- New IRS Guidance Regarding 409A -- Use of Offshore Trusts and Financial Health Trigger Arrangements: "Proceed with Caution"
- March 31, 2006
- Law Firm: Orrick, Herrington & Sutcliffe LLP - San Francisco Office
Section 409A of the Internal Revenue Code imposes new restrictive Federal tax rules governing "nonqualified deferred compensation plans" and provides significant taxes on individuals who violate them. Among other requirements, Section 409A(b) prohibits:
- The use of offshore trusts (and other arrangements) in connection with amounts payable under a nonqualified deferred compensation plan; and
- The use of financial health triggers restricting assets to protect the payment of benefits under a nonqualified deferred compensation plan in connection with a change in the financial health of an employer (or other service recipient).
As required by the Gulf Opportunity Zone Act of 2005, the Treasury and IRS have issued Notice 2006-33 that clarifies the application of these prohibitions and describes transition relief that is available to taxpayers with prohibited arrangements.
Application of 409A Prohibitions on Offshore Trusts and Financial Health Triggers
In accordance with Gulf Opportunity Zone Act of 2005, Notice 2006-33 clarifies that any arrangement that meets the definition of a "nonqualified deferred compensation plan," including those arrangements that are otherwise grandfathered from Section 409A, are subject to Section 409A's prohibitions on offshore trusts and use of financial health triggers to restrict assets. Accordingly, amounts that were set aside or restricted with respect to deferred compensation that were earned and vested on or before December 31, 2004 are subject to these requirements.
Notice 2006-33 does not contain guidance regarding what arrangements will be treated like an offshore trust for purposes of Section 409A and what constitutes a financial health trigger. The Notice states that the Treasury Department and the IRS intend to issue further guidance regarding the application of Section 409A(b) in the future. Until then, taxpayers may continue to rely upon a "reasonable, good faith interpretation" of Section 409A to determine whether the use of a trust or other arrangement is permissible under Section 409A. However, the Notice only sets forth transition relief for assets that have been set aside, transferred or restricted on or before March 21, 2006. These amounts are referred to in the Notice as "Grace Period Assets."

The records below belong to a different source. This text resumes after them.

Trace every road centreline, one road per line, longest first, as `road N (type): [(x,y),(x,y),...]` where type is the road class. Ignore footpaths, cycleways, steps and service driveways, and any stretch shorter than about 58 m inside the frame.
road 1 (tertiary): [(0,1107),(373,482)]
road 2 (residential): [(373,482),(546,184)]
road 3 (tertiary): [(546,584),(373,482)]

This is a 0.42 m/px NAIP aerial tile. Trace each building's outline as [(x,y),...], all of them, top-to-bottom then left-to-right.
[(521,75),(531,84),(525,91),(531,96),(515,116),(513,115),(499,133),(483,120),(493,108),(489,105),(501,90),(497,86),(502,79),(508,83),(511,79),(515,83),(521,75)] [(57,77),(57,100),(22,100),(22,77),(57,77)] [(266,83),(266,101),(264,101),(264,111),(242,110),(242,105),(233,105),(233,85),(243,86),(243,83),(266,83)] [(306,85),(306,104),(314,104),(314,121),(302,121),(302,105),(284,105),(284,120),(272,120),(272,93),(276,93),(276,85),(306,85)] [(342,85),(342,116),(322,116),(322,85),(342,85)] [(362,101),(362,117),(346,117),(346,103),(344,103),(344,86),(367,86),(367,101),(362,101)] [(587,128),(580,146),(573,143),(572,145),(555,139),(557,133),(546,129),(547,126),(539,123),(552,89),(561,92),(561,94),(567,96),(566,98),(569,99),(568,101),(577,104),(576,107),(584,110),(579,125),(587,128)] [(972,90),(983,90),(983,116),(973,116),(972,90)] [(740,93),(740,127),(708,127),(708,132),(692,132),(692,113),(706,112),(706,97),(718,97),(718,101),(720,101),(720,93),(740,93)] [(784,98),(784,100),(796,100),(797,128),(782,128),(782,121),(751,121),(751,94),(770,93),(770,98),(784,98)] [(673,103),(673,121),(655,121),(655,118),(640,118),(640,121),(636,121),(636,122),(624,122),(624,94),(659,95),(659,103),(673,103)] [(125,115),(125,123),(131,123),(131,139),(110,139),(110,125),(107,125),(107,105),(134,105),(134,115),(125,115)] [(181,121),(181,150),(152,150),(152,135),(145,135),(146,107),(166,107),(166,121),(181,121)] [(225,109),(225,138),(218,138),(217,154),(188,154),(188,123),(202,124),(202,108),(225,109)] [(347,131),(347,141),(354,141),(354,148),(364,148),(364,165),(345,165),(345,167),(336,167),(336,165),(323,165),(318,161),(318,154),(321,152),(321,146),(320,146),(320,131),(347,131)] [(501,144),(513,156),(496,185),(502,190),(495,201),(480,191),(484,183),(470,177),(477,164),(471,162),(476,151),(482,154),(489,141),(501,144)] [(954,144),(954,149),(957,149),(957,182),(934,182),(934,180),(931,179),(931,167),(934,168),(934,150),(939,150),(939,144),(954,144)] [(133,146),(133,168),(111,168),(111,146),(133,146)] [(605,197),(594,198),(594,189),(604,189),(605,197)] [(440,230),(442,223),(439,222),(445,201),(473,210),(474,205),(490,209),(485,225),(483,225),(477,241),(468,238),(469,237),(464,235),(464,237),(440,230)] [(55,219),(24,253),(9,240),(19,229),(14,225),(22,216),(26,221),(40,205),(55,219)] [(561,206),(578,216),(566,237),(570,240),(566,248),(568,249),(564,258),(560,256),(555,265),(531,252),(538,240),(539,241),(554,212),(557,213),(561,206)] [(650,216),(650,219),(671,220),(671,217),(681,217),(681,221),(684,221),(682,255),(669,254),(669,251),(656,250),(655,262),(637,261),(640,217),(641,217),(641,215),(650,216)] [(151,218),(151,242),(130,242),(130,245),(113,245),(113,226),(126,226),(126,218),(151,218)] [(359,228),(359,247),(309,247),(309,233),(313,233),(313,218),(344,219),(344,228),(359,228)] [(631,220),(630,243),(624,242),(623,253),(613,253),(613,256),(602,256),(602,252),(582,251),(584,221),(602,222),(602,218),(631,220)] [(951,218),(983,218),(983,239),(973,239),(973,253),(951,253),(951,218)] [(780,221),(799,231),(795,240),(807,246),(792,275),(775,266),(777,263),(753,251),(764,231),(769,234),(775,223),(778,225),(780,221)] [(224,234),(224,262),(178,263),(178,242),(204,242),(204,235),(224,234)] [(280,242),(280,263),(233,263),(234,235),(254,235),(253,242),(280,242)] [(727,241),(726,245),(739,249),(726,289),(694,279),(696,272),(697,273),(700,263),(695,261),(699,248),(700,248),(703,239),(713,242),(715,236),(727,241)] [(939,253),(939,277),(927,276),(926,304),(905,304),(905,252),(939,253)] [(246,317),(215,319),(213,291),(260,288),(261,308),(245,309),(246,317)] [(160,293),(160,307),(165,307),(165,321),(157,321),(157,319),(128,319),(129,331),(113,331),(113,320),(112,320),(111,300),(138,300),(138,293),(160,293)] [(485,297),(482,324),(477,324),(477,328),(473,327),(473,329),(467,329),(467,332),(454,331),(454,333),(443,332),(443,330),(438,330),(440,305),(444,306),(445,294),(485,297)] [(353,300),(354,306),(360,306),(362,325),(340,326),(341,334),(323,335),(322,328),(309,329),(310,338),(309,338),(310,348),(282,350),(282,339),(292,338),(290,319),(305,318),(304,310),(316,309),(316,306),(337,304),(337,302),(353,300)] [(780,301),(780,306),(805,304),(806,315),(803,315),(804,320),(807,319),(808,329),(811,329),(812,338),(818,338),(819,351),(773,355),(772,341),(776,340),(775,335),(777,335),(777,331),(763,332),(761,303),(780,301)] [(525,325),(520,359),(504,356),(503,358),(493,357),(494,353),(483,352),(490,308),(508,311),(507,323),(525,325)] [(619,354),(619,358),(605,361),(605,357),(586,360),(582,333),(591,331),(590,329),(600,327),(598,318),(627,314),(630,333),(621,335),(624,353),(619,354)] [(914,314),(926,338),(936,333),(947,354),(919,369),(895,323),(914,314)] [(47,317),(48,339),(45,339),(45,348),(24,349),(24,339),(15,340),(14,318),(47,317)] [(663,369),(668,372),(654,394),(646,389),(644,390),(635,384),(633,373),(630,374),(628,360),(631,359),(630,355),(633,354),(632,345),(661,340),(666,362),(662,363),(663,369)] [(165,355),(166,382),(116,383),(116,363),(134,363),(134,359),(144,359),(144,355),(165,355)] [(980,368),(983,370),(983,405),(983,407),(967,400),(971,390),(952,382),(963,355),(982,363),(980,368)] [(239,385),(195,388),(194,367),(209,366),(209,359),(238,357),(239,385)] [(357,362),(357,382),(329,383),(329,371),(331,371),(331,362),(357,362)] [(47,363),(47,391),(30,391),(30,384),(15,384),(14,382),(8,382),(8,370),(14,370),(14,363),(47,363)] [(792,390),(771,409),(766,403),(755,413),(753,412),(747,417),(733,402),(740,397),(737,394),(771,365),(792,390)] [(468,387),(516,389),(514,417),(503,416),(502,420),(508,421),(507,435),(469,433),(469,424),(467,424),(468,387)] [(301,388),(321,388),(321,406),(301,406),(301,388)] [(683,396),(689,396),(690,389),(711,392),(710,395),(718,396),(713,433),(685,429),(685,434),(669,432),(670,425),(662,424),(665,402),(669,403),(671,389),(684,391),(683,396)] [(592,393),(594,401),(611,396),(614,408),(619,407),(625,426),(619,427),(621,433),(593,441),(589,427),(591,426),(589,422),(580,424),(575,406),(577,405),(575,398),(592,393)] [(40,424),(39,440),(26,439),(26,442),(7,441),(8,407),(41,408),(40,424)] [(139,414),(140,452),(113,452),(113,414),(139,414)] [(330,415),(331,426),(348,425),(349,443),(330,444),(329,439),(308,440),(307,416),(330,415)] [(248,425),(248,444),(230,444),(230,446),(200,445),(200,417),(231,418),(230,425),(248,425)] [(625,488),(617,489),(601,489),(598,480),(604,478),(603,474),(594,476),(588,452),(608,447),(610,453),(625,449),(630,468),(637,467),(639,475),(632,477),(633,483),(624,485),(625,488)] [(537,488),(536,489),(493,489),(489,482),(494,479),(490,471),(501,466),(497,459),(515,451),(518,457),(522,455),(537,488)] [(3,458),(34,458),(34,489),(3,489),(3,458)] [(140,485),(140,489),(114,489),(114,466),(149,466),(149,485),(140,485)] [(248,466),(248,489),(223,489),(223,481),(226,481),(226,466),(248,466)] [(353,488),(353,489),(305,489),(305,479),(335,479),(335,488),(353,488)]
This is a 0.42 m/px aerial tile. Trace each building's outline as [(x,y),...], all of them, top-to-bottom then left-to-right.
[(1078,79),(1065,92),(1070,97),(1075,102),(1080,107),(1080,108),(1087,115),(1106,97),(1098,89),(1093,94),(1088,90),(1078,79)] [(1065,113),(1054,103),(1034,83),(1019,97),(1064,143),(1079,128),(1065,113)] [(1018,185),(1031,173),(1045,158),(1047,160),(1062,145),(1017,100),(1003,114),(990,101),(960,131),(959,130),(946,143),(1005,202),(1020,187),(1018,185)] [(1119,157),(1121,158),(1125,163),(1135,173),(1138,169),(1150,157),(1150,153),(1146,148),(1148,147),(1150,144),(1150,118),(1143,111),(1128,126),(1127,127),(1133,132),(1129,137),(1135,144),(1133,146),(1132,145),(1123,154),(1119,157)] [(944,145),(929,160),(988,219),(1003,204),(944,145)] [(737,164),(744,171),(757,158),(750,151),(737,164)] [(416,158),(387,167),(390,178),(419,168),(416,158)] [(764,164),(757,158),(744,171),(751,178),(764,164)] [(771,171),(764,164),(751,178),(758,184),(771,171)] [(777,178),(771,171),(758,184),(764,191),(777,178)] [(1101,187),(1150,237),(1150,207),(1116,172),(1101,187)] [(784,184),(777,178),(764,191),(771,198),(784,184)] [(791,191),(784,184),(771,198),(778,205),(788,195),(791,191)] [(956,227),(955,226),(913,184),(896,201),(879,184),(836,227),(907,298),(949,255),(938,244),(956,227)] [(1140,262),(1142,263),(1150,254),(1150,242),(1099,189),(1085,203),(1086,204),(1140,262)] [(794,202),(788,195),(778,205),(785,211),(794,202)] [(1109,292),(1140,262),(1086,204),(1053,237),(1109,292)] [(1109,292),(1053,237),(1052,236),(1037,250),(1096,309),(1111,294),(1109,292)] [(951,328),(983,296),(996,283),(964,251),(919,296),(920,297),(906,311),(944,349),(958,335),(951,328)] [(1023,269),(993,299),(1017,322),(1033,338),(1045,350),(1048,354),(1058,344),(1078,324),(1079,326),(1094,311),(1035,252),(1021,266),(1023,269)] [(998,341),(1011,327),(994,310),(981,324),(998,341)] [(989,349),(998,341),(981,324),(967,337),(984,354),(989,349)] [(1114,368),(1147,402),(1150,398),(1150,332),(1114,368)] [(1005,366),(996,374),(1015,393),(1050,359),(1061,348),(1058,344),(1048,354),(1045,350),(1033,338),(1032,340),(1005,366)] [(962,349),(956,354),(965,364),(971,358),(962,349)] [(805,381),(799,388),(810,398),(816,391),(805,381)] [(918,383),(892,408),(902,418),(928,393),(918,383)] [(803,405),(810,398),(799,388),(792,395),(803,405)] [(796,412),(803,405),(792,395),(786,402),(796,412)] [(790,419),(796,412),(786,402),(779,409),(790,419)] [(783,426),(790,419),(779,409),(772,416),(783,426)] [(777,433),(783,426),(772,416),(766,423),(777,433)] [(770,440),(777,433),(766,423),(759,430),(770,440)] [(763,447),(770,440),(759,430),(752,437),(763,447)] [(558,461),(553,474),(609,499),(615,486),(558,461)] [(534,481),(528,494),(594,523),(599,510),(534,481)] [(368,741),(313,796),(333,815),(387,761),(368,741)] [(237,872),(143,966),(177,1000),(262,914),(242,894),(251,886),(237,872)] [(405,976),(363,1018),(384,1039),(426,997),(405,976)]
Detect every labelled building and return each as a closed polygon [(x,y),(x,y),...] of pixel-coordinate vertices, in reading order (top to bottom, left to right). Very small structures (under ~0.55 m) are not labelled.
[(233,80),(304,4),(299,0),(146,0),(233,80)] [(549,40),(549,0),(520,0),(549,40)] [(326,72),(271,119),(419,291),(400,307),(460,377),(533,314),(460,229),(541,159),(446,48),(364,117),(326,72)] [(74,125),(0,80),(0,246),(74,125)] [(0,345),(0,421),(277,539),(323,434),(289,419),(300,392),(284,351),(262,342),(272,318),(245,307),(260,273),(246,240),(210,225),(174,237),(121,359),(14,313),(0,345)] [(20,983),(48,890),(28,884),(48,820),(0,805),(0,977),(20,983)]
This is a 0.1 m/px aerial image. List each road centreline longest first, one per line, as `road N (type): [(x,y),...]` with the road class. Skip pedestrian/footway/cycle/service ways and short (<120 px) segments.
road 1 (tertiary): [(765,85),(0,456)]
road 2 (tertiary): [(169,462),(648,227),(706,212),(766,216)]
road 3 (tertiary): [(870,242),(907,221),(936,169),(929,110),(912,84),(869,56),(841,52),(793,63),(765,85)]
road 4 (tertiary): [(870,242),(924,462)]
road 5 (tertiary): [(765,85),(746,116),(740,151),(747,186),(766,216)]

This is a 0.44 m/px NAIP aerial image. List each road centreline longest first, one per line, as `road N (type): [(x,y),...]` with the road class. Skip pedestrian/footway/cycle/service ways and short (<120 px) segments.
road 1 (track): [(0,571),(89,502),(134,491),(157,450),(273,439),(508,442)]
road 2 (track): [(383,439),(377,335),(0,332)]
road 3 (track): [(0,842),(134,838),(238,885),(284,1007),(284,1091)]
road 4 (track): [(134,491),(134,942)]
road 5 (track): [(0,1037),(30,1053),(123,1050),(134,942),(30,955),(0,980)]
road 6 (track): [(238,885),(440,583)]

Taxpayers will have until December 31, 2007 to bring Grace Period Assets into compliance with Section 409A. For example, amounts attributable to deferred compensation that are held in an offshore trust as of March 21, 2006, and any earnings thereon, can be transferred to a U.S.-based trust as late as December 31, 2007 without causing the service providers who made such deferrals to be subject to taxes under Section 409A.
Amounts transferred to an offshore trust after March 21, 2006 or restricted pursuant to a financial health trigger are not Grace Period Assets and will not have the benefit of the transition relief described in Notice 2006-33.
Operation until Issuance of Additional Guidance
Until additional guidance is issued, taxpayers who are contemplating transferring assets attributable to deferred compensation outside the United States or implementing the terms of a financial health trigger should consider the potential taxes that may be imposed under Section 409A - regardless of whether the assets relate to an arrangement that is otherwise grandfathered under Section 409A. In particular, sponsors of hedge funds and private equity funds and non-U.S.-based employers should consider Notice 2006-33 before transferring any assets outside the United States (depending on future guidance, this may also require offshore hedge funds to transfer deferred compensation earned by U.S. investment managers into U.S. accounts or other U.S. vehicles).
Circular 230 Notice:
To ensure compliance with requirements imposed by U.S. Treasury Regulations, please note that any U.S. tax advice contained in this communication (including any attachments) was not intended or written to be used, and cannot be used, for the purpose of (i) avoiding penalties under the Internal Revenue Code or (ii) promoting, marketing or recommending to another party any transaction or matter addressed herein.